— Work to complete —
Which place names appear in the travel diary excerpt below?

— Excerpted text —
Anyway, the whole day involved food, going na gosti, more food, and lots and lots of talking (which I was left to translate, except when Oktai told me to shut up and he acted it out for himself. I now realize how I survived in that house before I could utter a single word.)

Unfortunately, we had a bus to catch. Ati and Oktai dropped us at the bus station, and proceeded to follow the bus to the edge of town, waving. I really need to get back there soon.

By 10 we were in Yambol, dear Rosie and lifesaving Nikolai got us from the bus station in a station wagon, and we ended the day at home in Straldja.

The following days included me teaching, mom and Aunt Kay teaching, and na gostis at Rosie's, Nikolai's restaraunt, and Binka's restaraunt. Actually, the most consistant theme in the week was food.

I took them exploring in the town, and to the Black Sea. I took them to my apartment to play on the internet, and I took them to Sliven for an afternoon. They got me a coffee maker and then used it to make American-style coffee for themselves (Aunt Kay was not in love with the Bulgarian variation of the beverage.)

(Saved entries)
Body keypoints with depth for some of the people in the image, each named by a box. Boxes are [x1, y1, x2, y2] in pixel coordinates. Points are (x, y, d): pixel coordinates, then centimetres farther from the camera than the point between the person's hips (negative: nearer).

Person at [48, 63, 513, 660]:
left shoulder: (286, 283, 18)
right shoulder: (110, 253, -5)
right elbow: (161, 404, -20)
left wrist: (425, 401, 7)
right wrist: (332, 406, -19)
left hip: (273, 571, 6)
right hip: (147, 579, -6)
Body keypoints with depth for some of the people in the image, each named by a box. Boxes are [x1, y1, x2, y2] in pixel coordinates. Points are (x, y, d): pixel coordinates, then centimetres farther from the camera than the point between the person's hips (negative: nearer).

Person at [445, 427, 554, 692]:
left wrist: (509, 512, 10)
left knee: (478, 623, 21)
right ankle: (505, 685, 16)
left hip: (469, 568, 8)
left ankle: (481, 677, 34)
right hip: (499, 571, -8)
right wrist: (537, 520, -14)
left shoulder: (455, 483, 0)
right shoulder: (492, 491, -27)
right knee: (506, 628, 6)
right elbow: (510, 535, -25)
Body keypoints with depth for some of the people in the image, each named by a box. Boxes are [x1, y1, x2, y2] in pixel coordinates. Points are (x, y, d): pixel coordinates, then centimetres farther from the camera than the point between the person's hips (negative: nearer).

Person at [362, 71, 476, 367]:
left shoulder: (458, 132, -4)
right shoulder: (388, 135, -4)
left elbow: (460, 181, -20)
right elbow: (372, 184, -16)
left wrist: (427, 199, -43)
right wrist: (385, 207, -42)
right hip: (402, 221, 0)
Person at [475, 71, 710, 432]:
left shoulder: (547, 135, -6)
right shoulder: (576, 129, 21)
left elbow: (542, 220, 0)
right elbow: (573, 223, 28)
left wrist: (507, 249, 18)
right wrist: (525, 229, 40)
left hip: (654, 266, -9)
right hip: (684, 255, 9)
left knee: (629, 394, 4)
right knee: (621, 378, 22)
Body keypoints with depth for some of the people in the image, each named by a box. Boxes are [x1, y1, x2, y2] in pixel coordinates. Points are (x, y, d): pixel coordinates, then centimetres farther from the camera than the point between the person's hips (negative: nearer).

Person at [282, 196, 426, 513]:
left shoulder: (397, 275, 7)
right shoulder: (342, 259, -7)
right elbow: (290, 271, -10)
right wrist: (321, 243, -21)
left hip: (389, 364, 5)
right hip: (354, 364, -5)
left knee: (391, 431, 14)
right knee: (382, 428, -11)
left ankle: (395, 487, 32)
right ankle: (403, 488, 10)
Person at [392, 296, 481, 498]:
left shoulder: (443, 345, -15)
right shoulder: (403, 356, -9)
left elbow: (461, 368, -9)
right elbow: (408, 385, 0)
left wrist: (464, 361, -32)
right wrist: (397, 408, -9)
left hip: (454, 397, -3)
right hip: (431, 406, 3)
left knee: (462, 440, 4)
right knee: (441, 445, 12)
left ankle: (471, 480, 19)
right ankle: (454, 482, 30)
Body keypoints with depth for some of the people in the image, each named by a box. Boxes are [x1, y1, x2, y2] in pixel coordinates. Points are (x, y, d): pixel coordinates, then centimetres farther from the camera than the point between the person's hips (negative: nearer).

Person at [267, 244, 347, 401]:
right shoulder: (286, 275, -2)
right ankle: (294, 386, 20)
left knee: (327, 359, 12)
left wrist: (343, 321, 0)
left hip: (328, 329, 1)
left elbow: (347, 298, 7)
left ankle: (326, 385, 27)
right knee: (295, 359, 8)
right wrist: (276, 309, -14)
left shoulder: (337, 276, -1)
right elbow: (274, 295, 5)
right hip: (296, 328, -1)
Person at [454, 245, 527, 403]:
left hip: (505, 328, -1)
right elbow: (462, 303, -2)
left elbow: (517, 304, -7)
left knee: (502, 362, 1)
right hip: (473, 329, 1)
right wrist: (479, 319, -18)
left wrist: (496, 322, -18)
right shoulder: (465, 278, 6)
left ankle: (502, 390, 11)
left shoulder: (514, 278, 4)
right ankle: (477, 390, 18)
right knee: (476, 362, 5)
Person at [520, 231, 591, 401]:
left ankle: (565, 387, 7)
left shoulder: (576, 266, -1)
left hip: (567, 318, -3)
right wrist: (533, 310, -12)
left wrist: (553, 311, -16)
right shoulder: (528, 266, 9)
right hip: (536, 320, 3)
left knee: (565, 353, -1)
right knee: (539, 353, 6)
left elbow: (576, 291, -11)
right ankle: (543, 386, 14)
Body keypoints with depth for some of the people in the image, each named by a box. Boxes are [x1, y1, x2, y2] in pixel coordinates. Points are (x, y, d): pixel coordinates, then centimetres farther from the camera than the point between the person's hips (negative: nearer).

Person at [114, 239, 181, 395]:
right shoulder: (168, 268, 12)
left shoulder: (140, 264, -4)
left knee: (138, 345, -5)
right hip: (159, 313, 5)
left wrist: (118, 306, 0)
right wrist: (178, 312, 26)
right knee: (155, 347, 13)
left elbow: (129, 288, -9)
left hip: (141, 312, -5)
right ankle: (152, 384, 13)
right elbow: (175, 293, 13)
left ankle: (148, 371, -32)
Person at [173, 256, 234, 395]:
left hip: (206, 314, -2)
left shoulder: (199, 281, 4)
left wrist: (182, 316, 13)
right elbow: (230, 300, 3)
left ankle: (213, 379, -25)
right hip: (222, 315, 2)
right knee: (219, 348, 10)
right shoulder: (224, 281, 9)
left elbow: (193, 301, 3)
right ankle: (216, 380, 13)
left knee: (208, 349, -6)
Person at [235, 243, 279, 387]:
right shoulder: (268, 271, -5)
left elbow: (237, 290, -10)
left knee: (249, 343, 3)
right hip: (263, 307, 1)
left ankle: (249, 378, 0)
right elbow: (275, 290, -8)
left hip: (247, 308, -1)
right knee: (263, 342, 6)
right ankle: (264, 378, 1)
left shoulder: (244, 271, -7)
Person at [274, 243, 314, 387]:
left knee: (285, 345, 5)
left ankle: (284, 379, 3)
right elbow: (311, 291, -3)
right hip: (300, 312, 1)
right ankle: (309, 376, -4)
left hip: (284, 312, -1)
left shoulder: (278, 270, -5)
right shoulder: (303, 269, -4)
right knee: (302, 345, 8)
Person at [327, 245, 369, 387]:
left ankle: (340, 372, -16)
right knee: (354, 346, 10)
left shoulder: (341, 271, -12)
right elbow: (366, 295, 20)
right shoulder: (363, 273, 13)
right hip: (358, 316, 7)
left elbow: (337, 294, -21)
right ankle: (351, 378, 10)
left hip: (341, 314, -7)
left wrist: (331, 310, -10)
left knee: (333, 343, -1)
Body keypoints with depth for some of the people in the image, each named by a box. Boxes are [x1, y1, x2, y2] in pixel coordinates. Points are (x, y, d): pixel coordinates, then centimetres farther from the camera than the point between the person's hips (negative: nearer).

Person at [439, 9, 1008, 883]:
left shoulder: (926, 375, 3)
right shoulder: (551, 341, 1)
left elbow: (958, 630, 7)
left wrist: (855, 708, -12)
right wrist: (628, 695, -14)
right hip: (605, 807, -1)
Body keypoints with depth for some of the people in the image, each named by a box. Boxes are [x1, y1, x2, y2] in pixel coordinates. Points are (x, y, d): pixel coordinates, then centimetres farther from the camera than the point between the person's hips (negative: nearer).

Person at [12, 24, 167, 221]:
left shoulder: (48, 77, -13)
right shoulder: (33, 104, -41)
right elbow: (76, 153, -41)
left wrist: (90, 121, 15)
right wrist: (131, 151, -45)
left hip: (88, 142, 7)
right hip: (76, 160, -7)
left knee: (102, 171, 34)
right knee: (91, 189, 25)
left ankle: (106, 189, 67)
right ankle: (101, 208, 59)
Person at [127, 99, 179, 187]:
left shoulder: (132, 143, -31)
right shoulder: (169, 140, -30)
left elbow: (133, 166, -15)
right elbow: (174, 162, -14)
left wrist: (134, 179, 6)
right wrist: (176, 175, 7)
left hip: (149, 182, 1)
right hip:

— Solved exercise —
Yambol
Straldja
the Black Sea
Sliven